Bertalanffy-Pütter models for the first wave of the COVID-19 outbreak

Infect Dis Model. 2021:6:532-544. doi: 10.1016/j.idm.2021.03.003. Epub 2021 Mar 13.

Abstract

The COVID-19 pandemics challenges governments across the world. To develop adequate responses, they need accurate models for the spread of the disease. Using least squares, we fitted Bertalanffy-Pütter (BP) trend curves to data about the first wave of the COVID-19 pandemic of 2020 from 49 countries and provinces where the peak of the first wave had been passed. BP-models achieved excellent fits (R-squared above 99%) to all data. Using them to smoothen the data, in the median one could forecast that the final count (asymptotic limit) of infections and fatalities would be 2.48 times (95% confidence limits 2.42-2.6) and 2.67 times (2.39-2.765) the total count at the respective peak (inflection point).
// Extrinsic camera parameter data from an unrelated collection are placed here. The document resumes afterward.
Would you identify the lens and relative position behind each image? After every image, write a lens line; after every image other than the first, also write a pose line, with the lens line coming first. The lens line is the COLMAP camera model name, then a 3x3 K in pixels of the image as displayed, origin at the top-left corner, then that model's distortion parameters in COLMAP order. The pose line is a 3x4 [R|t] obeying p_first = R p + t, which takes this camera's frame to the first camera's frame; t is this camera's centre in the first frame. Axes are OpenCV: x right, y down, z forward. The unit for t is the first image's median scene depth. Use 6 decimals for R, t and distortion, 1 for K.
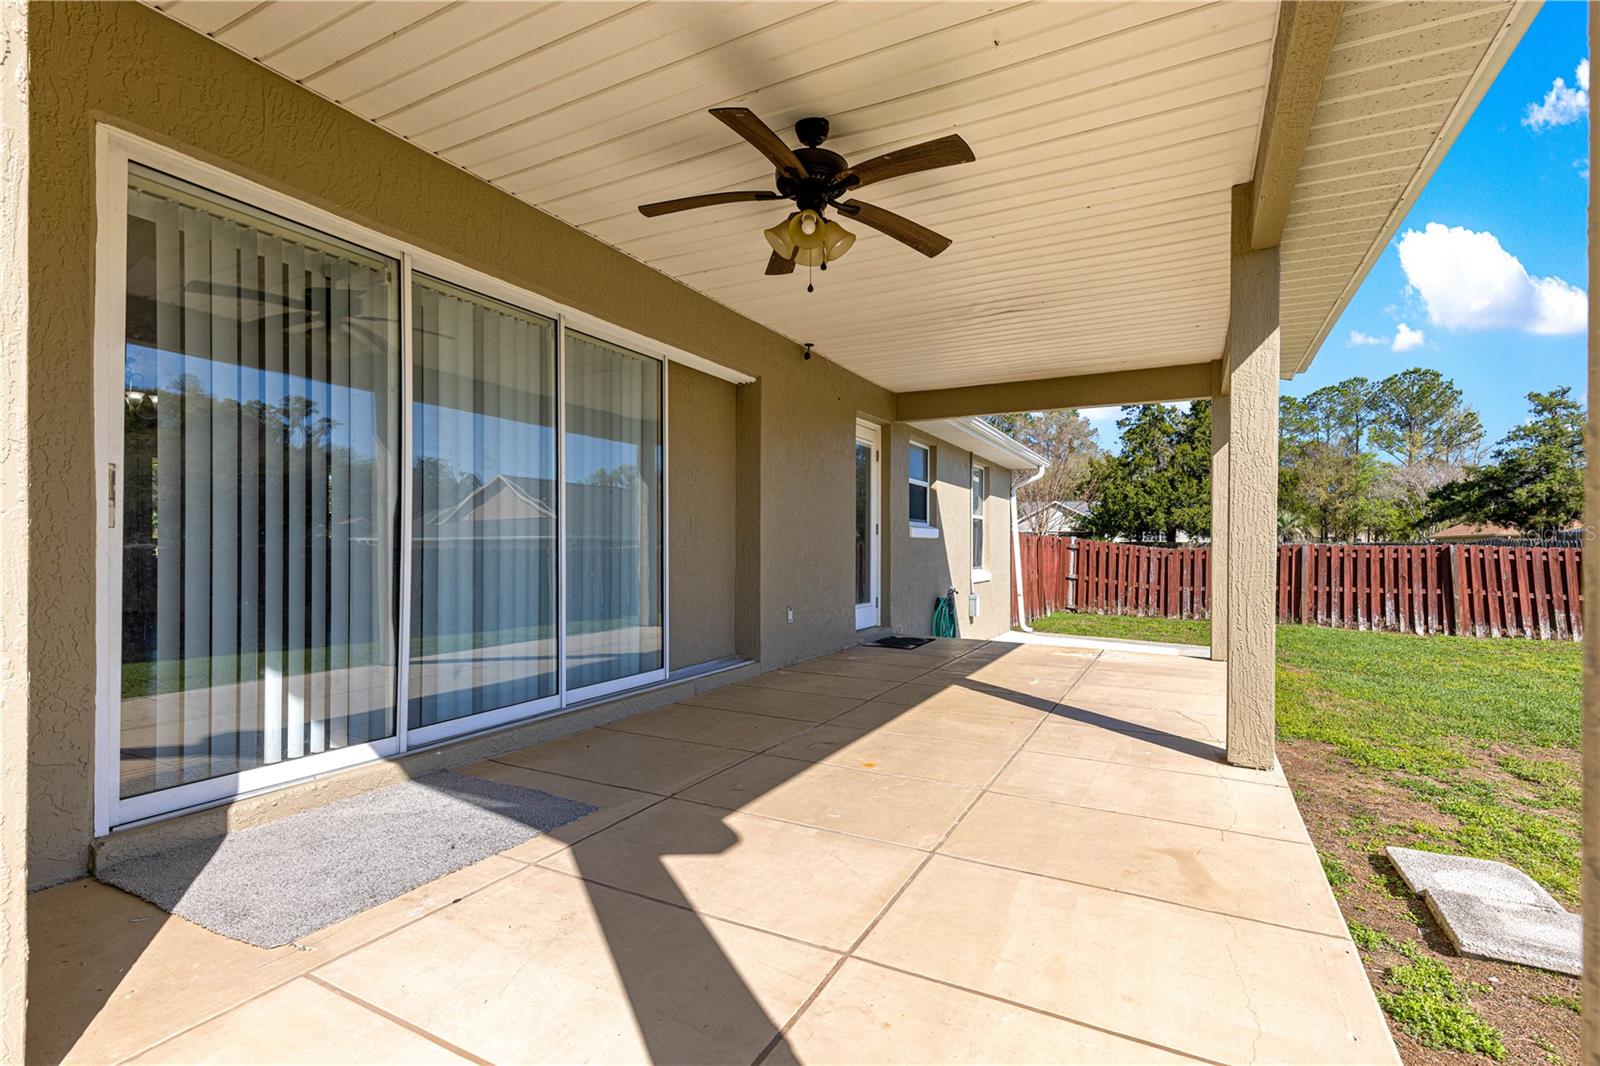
lens RADIAL K [[734.9, 0, 800.0], [0, 734.9, 533.0], [0, 0, 1]] dist [-0.002185, -0.000271]
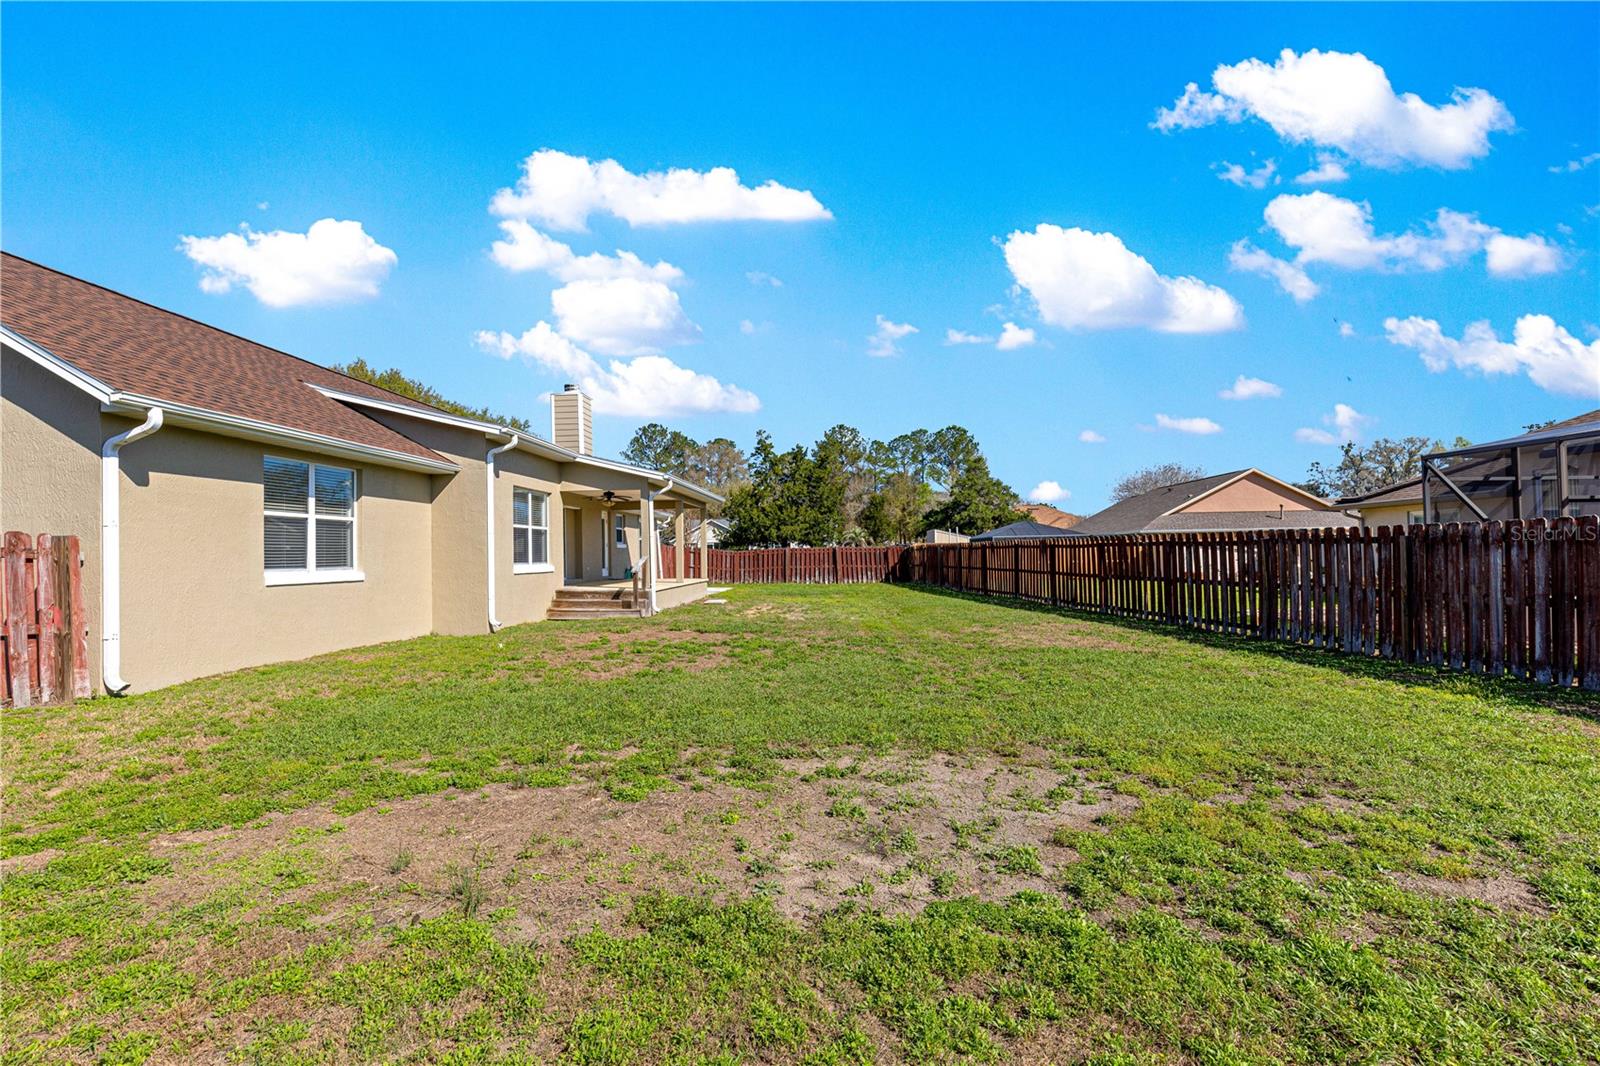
lens RADIAL K [[714.3, 0, 794.7], [0, 714.3, 539.3], [0, 0, 1]] dist [-0.001146, -0.000113]
pose [[0.910212, -0.013614, 0.413919, -0.081645], [0.016735, 0.999852, -0.003915, -0.000751], [-0.413804, 0.010490, 0.910305, -0.401015]]
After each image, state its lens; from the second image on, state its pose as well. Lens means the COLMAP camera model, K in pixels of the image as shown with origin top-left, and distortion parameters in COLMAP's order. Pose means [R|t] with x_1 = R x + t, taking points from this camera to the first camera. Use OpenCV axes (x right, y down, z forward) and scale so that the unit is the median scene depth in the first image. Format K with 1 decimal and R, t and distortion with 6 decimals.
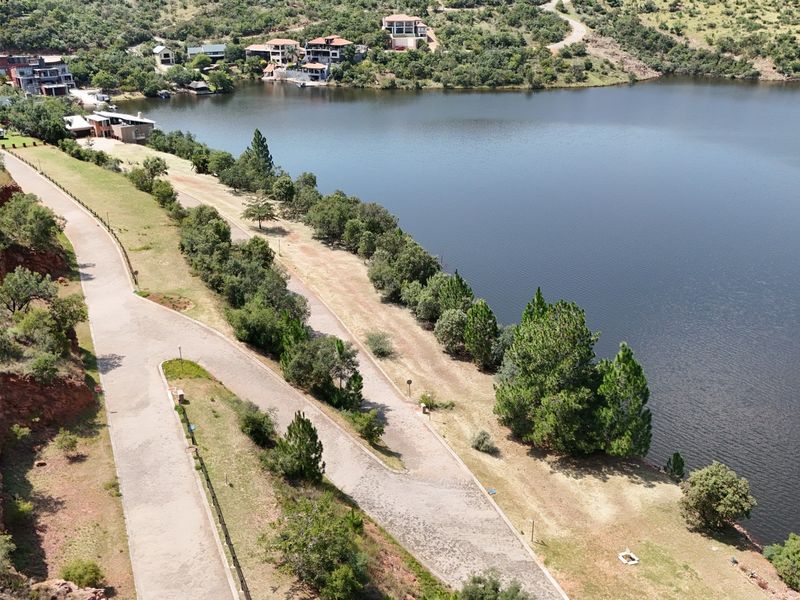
lens RADIAL K [[793.7, 0, 398.7], [0, 793.7, 300.6], [0, 0, 1]] dist [0.107436, -0.128690]
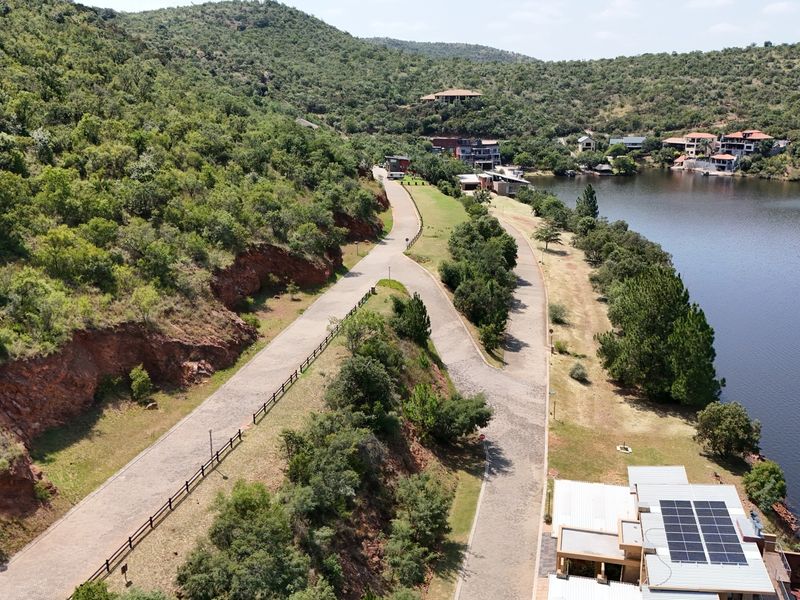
lens RADIAL K [[793.7, 0, 398.7], [0, 793.7, 300.6], [0, 0, 1]] dist [0.107436, -0.128690]
pose [[0.840978, 0.143061, -0.521813, 0.109456], [-0.210206, 0.975042, -0.071459, 0.046386], [0.498567, 0.169784, 0.850061, -0.050089]]
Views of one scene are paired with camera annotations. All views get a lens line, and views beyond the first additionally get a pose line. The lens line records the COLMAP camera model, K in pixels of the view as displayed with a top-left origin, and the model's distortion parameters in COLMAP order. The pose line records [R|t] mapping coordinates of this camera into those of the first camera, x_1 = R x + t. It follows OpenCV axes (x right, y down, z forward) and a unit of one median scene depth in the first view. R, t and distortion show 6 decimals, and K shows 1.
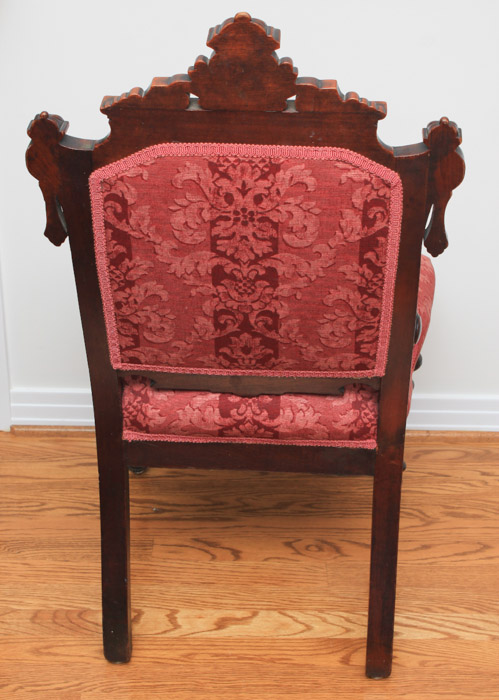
lens RADIAL K [[1338.1, 0, 247.5], [0, 1338.1, 351.0], [0, 0, 1]] dist [0.039143, 0.000000]
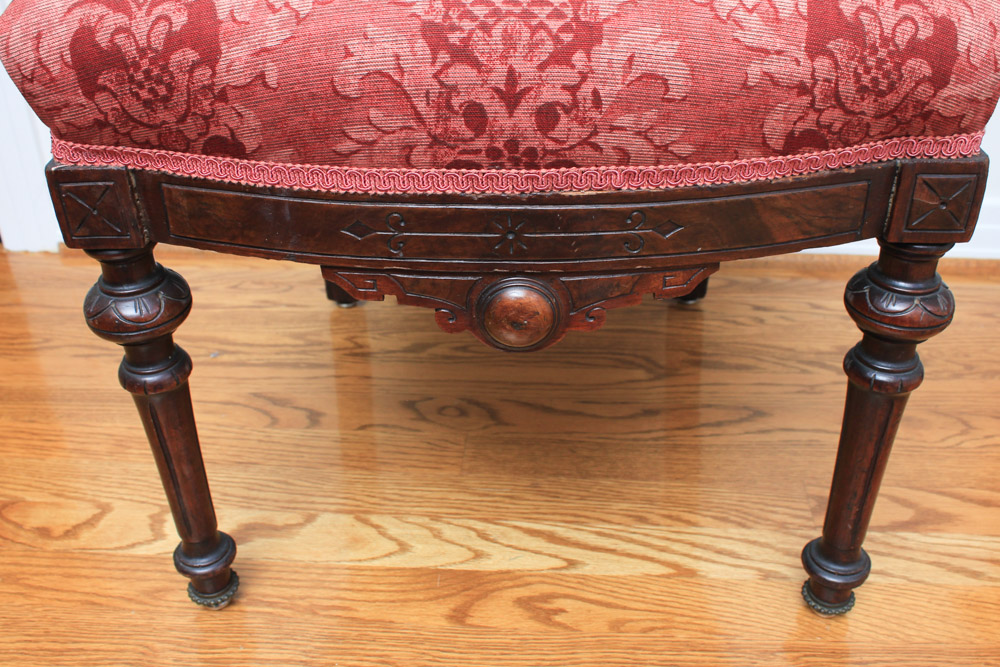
lens RADIAL K [[1031.4, 0, 504.7], [0, 1031.4, 323.9], [0, 0, 1]] dist [-0.095563, 0.000000]
pose [[0.996591, 0.008101, -0.082100, 0.111040], [-0.009674, 0.999777, -0.018772, 0.121986], [0.081930, 0.019502, 0.996447, 0.582548]]
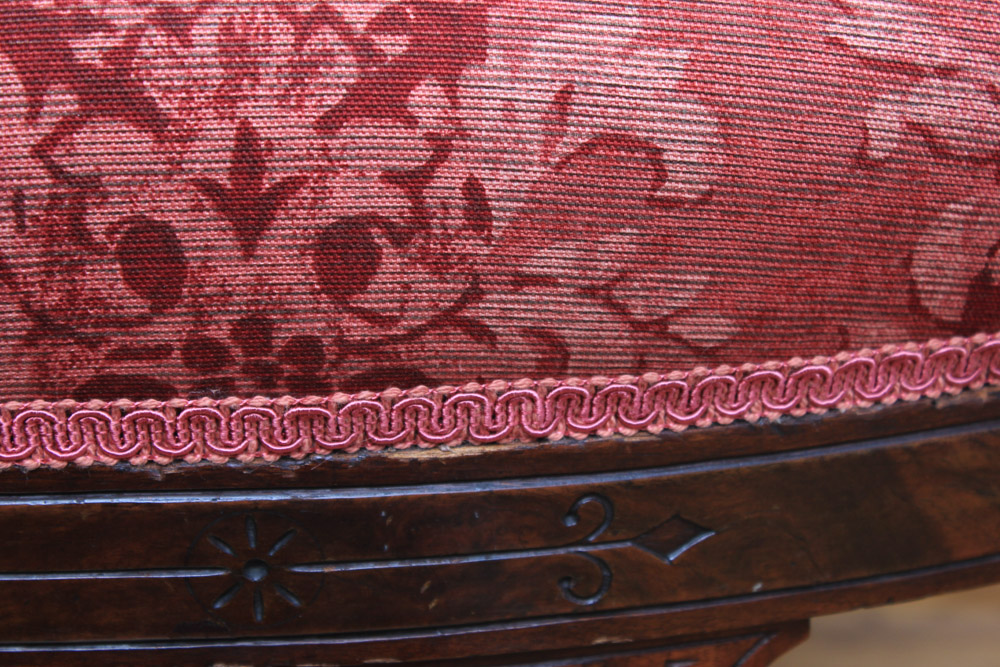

By comparison, using logistic growth would evaluate this ratio as 2.00 for all data. The case fatality rate, defined as the quotient of the asymptotic limits of fatalities and confirmed infections, was in the median 4.85% (confidence limits 4.4%-6.5%). Our result supports the strategies of governments that kept the epidemic peak low, as then in the median fewer infections and fewer fatalities could be expected.

Keywords: Akaike information criterion (AIC); Bertalanffy-Pütter model (BP-Model); COVID-19 pandemic; Epidemic trajectory; Least-squares method; Simulated annealing algorithm.